Task brief ->
Reproduce each of the following lines verbatim, keeping their original order.

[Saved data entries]
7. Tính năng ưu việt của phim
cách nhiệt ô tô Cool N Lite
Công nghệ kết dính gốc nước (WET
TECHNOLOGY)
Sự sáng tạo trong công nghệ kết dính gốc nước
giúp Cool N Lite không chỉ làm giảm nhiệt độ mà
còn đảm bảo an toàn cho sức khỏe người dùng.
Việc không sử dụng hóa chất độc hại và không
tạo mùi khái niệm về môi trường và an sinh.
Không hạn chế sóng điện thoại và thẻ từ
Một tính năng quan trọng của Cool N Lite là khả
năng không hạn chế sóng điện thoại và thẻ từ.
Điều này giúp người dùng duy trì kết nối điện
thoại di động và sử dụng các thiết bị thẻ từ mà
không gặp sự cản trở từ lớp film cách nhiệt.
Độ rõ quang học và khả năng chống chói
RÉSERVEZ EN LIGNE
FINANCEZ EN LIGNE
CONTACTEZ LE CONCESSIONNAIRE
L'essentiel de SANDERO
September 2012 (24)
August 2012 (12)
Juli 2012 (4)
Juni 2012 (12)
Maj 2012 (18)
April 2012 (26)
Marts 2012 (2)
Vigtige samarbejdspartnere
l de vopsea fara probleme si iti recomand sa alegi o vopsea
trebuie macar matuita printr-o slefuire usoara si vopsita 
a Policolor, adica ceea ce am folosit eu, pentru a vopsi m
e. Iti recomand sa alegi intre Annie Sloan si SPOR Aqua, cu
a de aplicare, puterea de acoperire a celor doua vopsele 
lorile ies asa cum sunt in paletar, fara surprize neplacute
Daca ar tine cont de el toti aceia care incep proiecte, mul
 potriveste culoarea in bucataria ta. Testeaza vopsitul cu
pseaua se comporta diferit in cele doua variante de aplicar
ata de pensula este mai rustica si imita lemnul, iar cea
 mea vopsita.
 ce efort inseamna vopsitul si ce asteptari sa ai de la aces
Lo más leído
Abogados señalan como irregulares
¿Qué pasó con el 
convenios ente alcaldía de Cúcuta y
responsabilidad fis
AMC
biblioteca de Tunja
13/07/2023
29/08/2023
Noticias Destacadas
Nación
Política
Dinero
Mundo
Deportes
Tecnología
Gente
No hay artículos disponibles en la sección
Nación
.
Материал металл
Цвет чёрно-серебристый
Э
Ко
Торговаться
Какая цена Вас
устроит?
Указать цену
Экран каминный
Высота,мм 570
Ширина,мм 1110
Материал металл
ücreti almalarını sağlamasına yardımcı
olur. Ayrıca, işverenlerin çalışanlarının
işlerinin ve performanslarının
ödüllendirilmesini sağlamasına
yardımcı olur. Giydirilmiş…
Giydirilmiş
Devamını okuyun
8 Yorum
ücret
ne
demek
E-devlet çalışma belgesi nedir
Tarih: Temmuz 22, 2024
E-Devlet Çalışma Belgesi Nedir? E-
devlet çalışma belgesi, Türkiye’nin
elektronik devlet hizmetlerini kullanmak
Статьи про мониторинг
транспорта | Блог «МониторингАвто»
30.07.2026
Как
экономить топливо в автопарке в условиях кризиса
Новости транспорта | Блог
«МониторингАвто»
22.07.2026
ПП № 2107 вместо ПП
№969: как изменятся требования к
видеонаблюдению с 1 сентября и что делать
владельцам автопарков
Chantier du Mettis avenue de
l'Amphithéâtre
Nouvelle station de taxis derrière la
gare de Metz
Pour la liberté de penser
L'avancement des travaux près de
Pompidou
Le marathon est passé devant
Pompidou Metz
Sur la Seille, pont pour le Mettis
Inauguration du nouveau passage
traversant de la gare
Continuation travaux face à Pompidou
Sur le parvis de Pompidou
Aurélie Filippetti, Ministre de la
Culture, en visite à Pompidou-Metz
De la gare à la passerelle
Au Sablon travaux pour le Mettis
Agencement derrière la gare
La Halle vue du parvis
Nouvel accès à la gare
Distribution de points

Response ->
7. Tính năng ưu việt của phim
cách nhiệt ô tô Cool N Lite
Công nghệ kết dính gốc nước (WET
TECHNOLOGY)
Sự sáng tạo trong công nghệ kết dính gốc nước
giúp Cool N Lite không chỉ làm giảm nhiệt độ mà
còn đảm bảo an toàn cho sức khỏe người dùng.
Việc không sử dụng hóa chất độc hại và không
tạo mùi khái niệm về môi trường và an sinh.
Không hạn chế sóng điện thoại và thẻ từ
Một tính năng quan trọng của Cool N Lite là khả
năng không hạn chế sóng điện thoại và thẻ từ.
Điều này giúp người dùng duy trì kết nối điện
thoại di động và sử dụng các thiết bị thẻ từ mà
không gặp sự cản trở từ lớp film cách nhiệt.
Độ rõ quang học và khả năng chống chói
RÉSERVEZ EN LIGNE
FINANCEZ EN LIGNE
CONTACTEZ LE CONCESSIONNAIRE
L'essentiel de SANDERO
September 2012 (24)
August 2012 (12)
Juli 2012 (4)
Juni 2012 (12)
Maj 2012 (18)
April 2012 (26)
Marts 2012 (2)
Vigtige samarbejdspartnere
l de vopsea fara probleme si iti recomand sa alegi o vopsea
trebuie macar matuita printr-o slefuire usoara si vopsita 
a Policolor, adica ceea ce am folosit eu, pentru a vopsi m
e. Iti recomand sa alegi intre Annie Sloan si SPOR Aqua, cu
a de aplicare, puterea de acoperire a celor doua vopsele 
lorile ies asa cum sunt in paletar, fara surprize neplacute
Daca ar tine cont de el toti aceia care incep proiecte, mul
 potriveste culoarea in bucataria ta. Testeaza vopsitul cu
pseaua se comporta diferit in cele doua variante de aplicar
ata de pensula este mai rustica si imita lemnul, iar cea
 mea vopsita.
 ce efort inseamna vopsitul si ce asteptari sa ai de la aces
Lo más leído
Abogados señalan como irregulares
¿Qué pasó con el 
convenios ente alcaldía de Cúcuta y
responsabilidad fis
AMC
biblioteca de Tunja
13/07/2023
29/08/2023
Noticias Destacadas
Nación
Política
Dinero
Mundo
Deportes
Tecnología
Gente
No hay artículos disponibles en la sección
Nación
.
Материал металл
Цвет чёрно-серебристый
Э
Ко
Торговаться
Какая цена Вас
устроит?
Указать цену
Экран каминный
Высота,мм 570
Ширина,мм 1110
Материал металл
ücreti almalarını sağlamasına yardımcı
olur. Ayrıca, işverenlerin çalışanlarının
işlerinin ve performanslarının
ödüllendirilmesini sağlamasına
yardımcı olur. Giydirilmiş…
Giydirilmiş
Devamını okuyun
8 Yorum
ücret
ne
demek
E-devlet çalışma belgesi nedir
Tarih: Temmuz 22, 2024
E-Devlet Çalışma Belgesi Nedir? E-
devlet çalışma belgesi, Türkiye’nin
elektronik devlet hizmetlerini kullanmak
Статьи про мониторинг
транспорта | Блог «МониторингАвто»
30.07.2026
Как
экономить топливо в автопарке в условиях кризиса
Новости транспорта | Блог
«МониторингАвто»
22.07.2026
ПП № 2107 вместо ПП
№969: как изменятся требования к
видеонаблюдению с 1 сентября и что делать
владельцам автопарков
Chantier du Mettis avenue de
l'Amphithéâtre
Nouvelle station de taxis derrière la
gare de Metz
Pour la liberté de penser
L'avancement des travaux près de
Pompidou
Le marathon est passé devant
Pompidou Metz
Sur la Seille, pont pour le Mettis
Inauguration du nouveau passage
traversant de la gare
Continuation travaux face à Pompidou
Sur le parvis de Pompidou
Aurélie Filippetti, Ministre de la
Culture, en visite à Pompidou-Metz
De la gare à la passerelle
Au Sablon travaux pour le Mettis
Agencement derrière la gare
La Halle vue du parvis
Nouvel accès à la gare
Distribution de points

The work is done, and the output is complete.